The business also donates furniture to those in need and Jules said he was often able to salvage pieces that were still in good condition from deceased estates that were otherwise headed for the tip.

“It’s cheaper for my customer because there is less weight, which means the tip fees are less. They also like to know it is going to a good, new home and we get to help someone,” Jules said.

Jules Evans
Jules said he is often able to donate furniture from deceased estates to those in need. (Source: Supplied)

The Sydney dad said he’d made some lucrative finds at deceased estates, including a pewter and crystal chess board and valuable books.

“We found a set of Norman Lindsay illustrated stories once, all personally autographed by his daughter Jane Lindsay. Individually, each of those books were worth $1,500,” Jules said.

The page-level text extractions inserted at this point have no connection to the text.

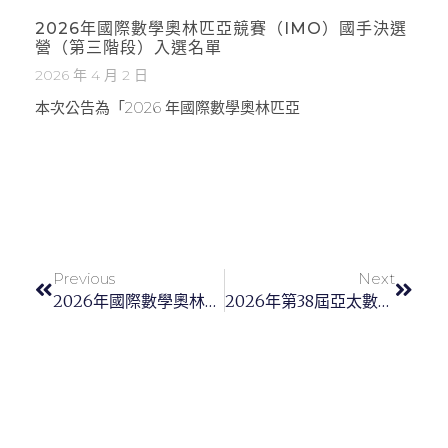
2026年國際數學奧林匹亞競賽（IMO）國手決選
營（第三階段）入選名單
2026 年 4 月 2 日
本次公告為「2026 年國際數學奧林匹亞
Previous
Next
2026年國際數學奧林匹亞競賽（IMO）國手決選（第三階段）成績單及複查申請辦法
2026年第38屆亞太數學奧林匹亞競賽傳回捷報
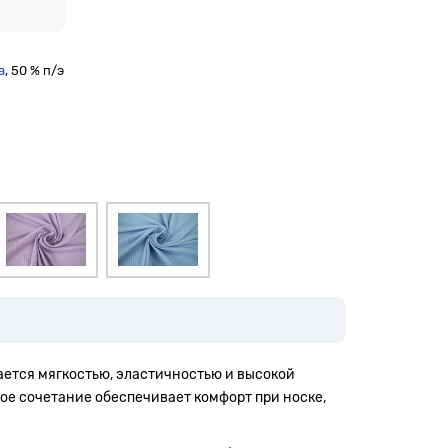
а
, 50 % п/э
ается мягкостью, эластичностью и высокой
кое сочетание обеспечивает комфорт при носке,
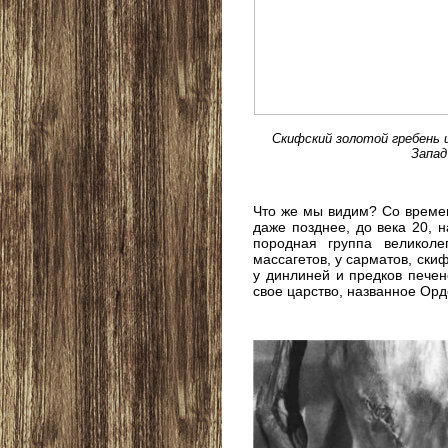
Скифский золотой гребень 
Запад
Что же мы видим? Со времен 
даже позднее, до века 20, 
породная группа великол
массагетов, у сарматов, скиф
у динлиней и предков печен
свое царство, названное Орд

He said families were often happy for him to keep or donate items, or to sell them to go towards helping his charity work.

Through his Airtasker side hustle, Jules said he was making an annual turnover of $30,000 a year. This amount goes to paying the people who help him (three people are often needed for bigger jobs), equipment, petrol and tolls, and finally to paying himself.

According to Airtasker, there is currently a high demand for removalists on the platform, with tasks increasing 22 per cent this year.

The average deceased estate task price is $288, with popular tasks including moving furniture out, tax returns and deep cleaning.